Temphill is a small town in the Cotswalds, avoided by outsiders because of its bad reputation.  The narrator's friend, Albert Young, is there conducting research on witchcraft, and when the narrator, in need of money, learns that Young may be looking to hire a secretary, he drives out there from London in a borrowed car to see if the position is still open.  Once in the queer decaying town he is told by one of Young's neighbors that the scholar has been taken "Outside" by a mysterious "They," and warned to leave Temphill at once.  Our narrator sticks around to investigate, going through Young's papers and diary, which include translations from the mad Arab Abdul Alhazred's tome The Necronomicon, and which point to the local church.  At the (decrepit and apparently abandoned) church, the narrator finds a staircase to an underground chamber of statues and corpse-bearing slabs.  He witnesses a magical gate opening on to another planet or dimension, and out of it emerge protoplasmic monsters!  The hero falls unconscious, and when he awakes he has fungi on his person.  He flees, only barely escaping the town when a car hits him and again he falls unconscious--the car's driver takes him out of town to a hospital.  Despite his successful escape, something about Temphill has got into his psyche or blood, and as the story ends we readers know he will be inexorably drawn back to the weird place.

The most interesting part of the story is perhaps the aliens' power--they can "disarrange space in small regions," to quote Abdul Alhazred, so that when Young and our narrator try to leave Temphill they find, surreally, that any road out of town they take has somehow looped around, bringing them back to Temphill.

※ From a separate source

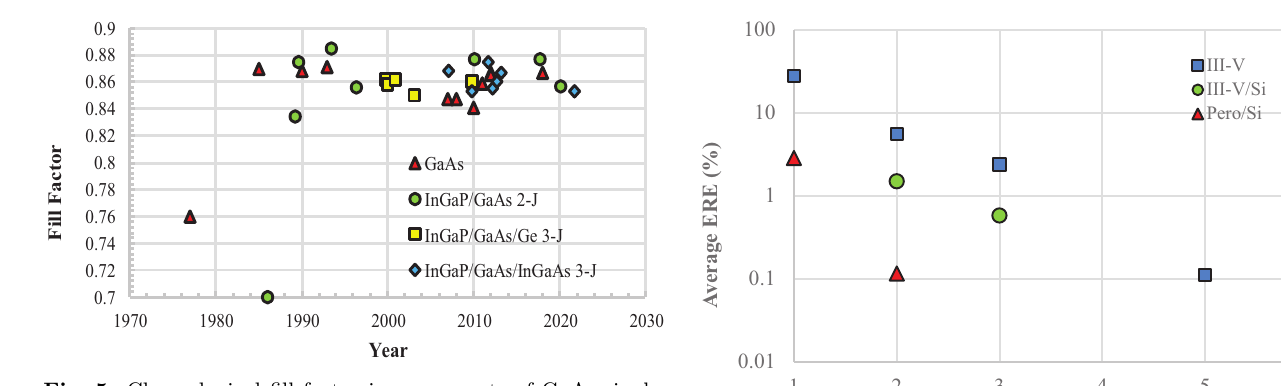
Fig. 5. Chronological fi ll factor improvements of GaAs single- junction, III – V 2-junction, III – V/Ge 3-junction and III – V/ InGaAs 3-junction solar cells.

It is a little odd seeing this story here in Shadows Over Innsmouth, because it has nothing to do with Innsmouth or the sea or the Deep Ones, though there is the theme of a Christian church repurposed to the worship of an alien entity (this time Yog-Sothoth, who is associated with "gates" and "keys" and "ways.")  Lovecraftian references include fungi, Leng, and Nyarlathotep--I don't think Dagon is mentioned.  Still, it is better written and more convincing than the Copper and Cole stories, and deserves a mild recommendation.